[[ Information supplied, beginning ]]

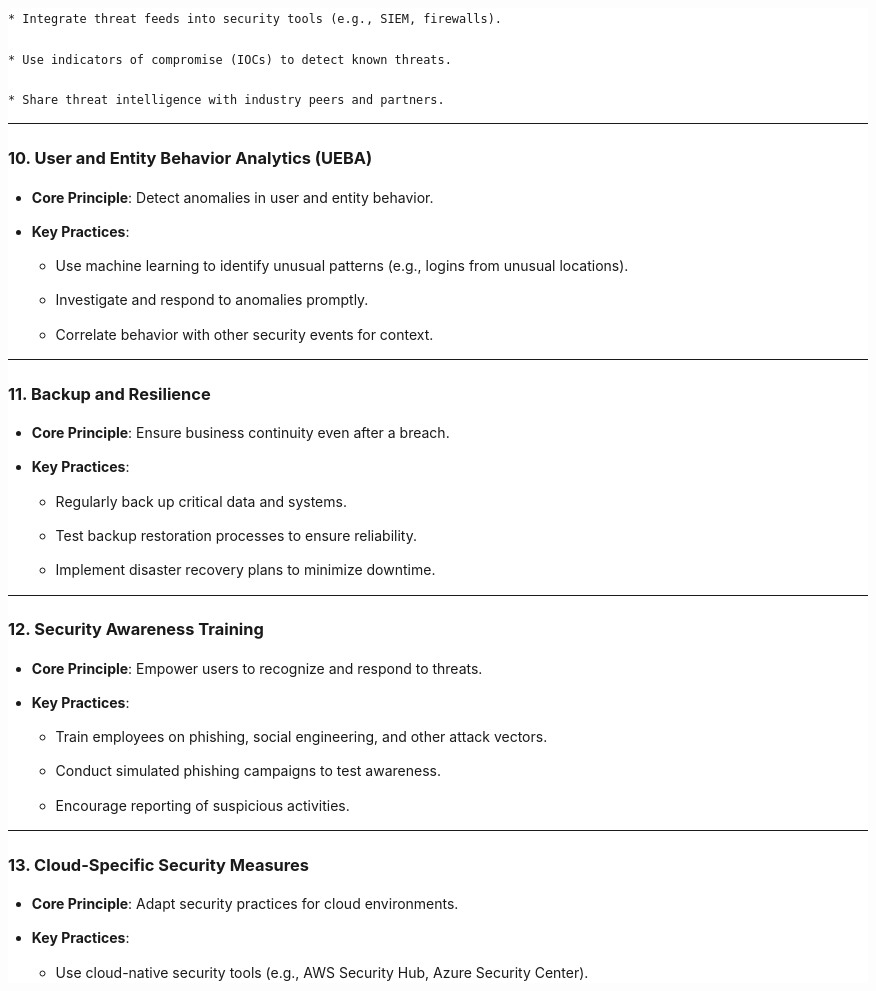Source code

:     * Integrate threat feeds into security tools (e.g., SIEM, firewalls).
        
    * Use indicators of compromise (IOCs) to detect known threats.
        
    * Share threat intelligence with industry peers and partners.
        

---

### **10\. User and Entity Behavior Analytics (UEBA)**

* **Core Principle**: Detect anomalies in user and entity behavior.
    
* **Key Practices**:
    
    * Use machine learning to identify unusual patterns (e.g., logins from unusual locations).
        
    * Investigate and respond to anomalies promptly.
        
    * Correlate behavior with other security events for context.
        

---

### **11\. Backup and Resilience**

* **Core Principle**: Ensure business continuity even after a breach.
    
* **Key Practices**:
    
    * Regularly back up critical data and systems.
        
    * Test backup restoration processes to ensure reliability.
        
    * Implement disaster recovery plans to minimize downtime.
        

---

### **12\. Security Awareness Training**

* **Core Principle**: Empower users to recognize and respond to threats.
    
* **Key Practices**:
    
    * Train employees on phishing, social engineering, and other attack vectors.
        
    * Conduct simulated phishing campaigns to test awareness.
        
    * Encourage reporting of suspicious activities.
        

---

### **13\. Cloud-Specific Security Measures**

* **Core Principle**: Adapt security practices for cloud environments.
    
* **Key Practices**:
    
    * Use cloud-native security tools (e.g., AWS Security Hub, Azure Security Center).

[[ Information supplied, end ]]

Brief -
Identify and extract each line of the listing that contains "anomalies".

Solution for this exercise -
* **Core Principle**: Detect anomalies in user and entity behavior.
    * Investigate and respond to anomalies promptly.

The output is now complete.